▶ _What is expected_:
In the rows below, change every "Page size" to "Canvas size" and keep everything else the same. Leave the pictures out of your answer.

▶ _Material shown_:
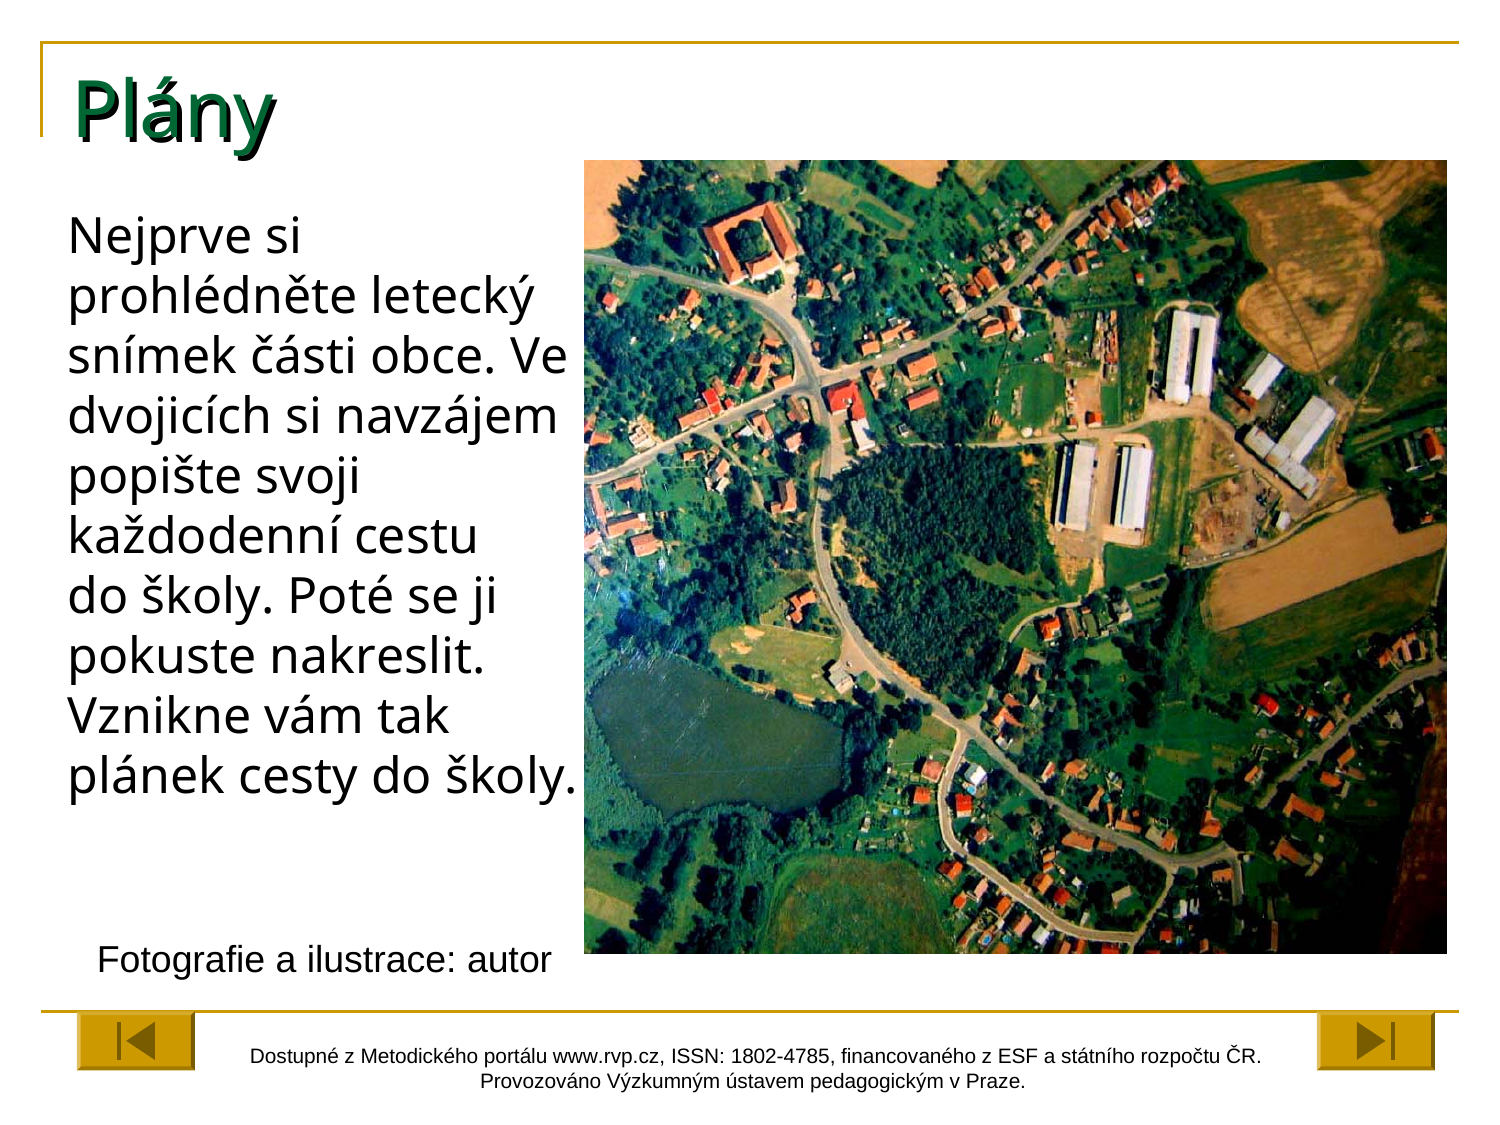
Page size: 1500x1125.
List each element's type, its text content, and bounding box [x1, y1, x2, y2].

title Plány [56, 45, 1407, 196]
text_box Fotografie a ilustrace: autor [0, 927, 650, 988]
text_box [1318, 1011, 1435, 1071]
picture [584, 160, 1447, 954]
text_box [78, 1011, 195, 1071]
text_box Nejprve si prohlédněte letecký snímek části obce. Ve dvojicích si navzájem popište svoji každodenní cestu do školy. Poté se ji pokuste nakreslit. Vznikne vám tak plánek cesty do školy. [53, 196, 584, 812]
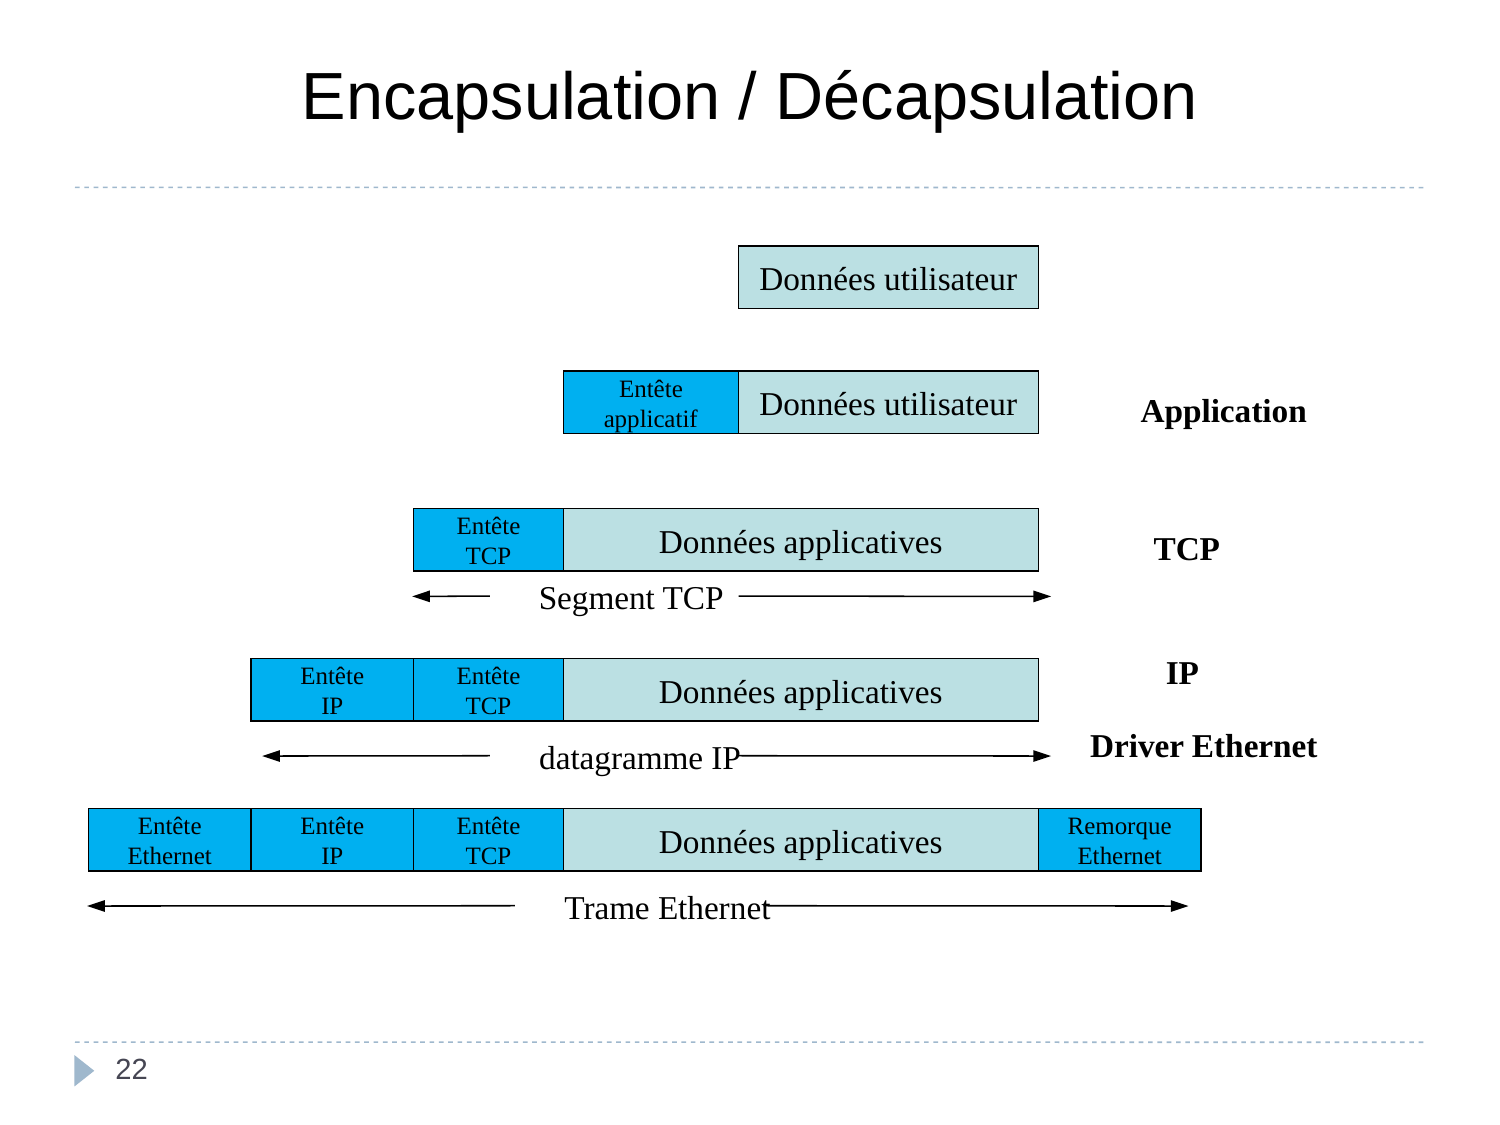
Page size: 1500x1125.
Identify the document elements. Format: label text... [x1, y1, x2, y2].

▶ _Response_:
Canvas size: 1500x1125.
List each element's type, its text content, and bounding box [x1, y1, x2, y2].

title Plány [56, 45, 1407, 196]
text_box Fotografie a ilustrace: autor [0, 927, 650, 988]
text_box [1318, 1011, 1435, 1071]
picture [584, 160, 1447, 954]
text_box [78, 1011, 195, 1071]
text_box Nejprve si prohlédněte letecký snímek části obce. Ve dvojicích si navzájem popište svoji každodenní cestu do školy. Poté se ji pokuste nakreslit. Vznikne vám tak plánek cesty do školy. [53, 196, 584, 812]
Canvas size: 1500x1125.
Identify the document elements. Format: label text... [x1, y1, x2, y2].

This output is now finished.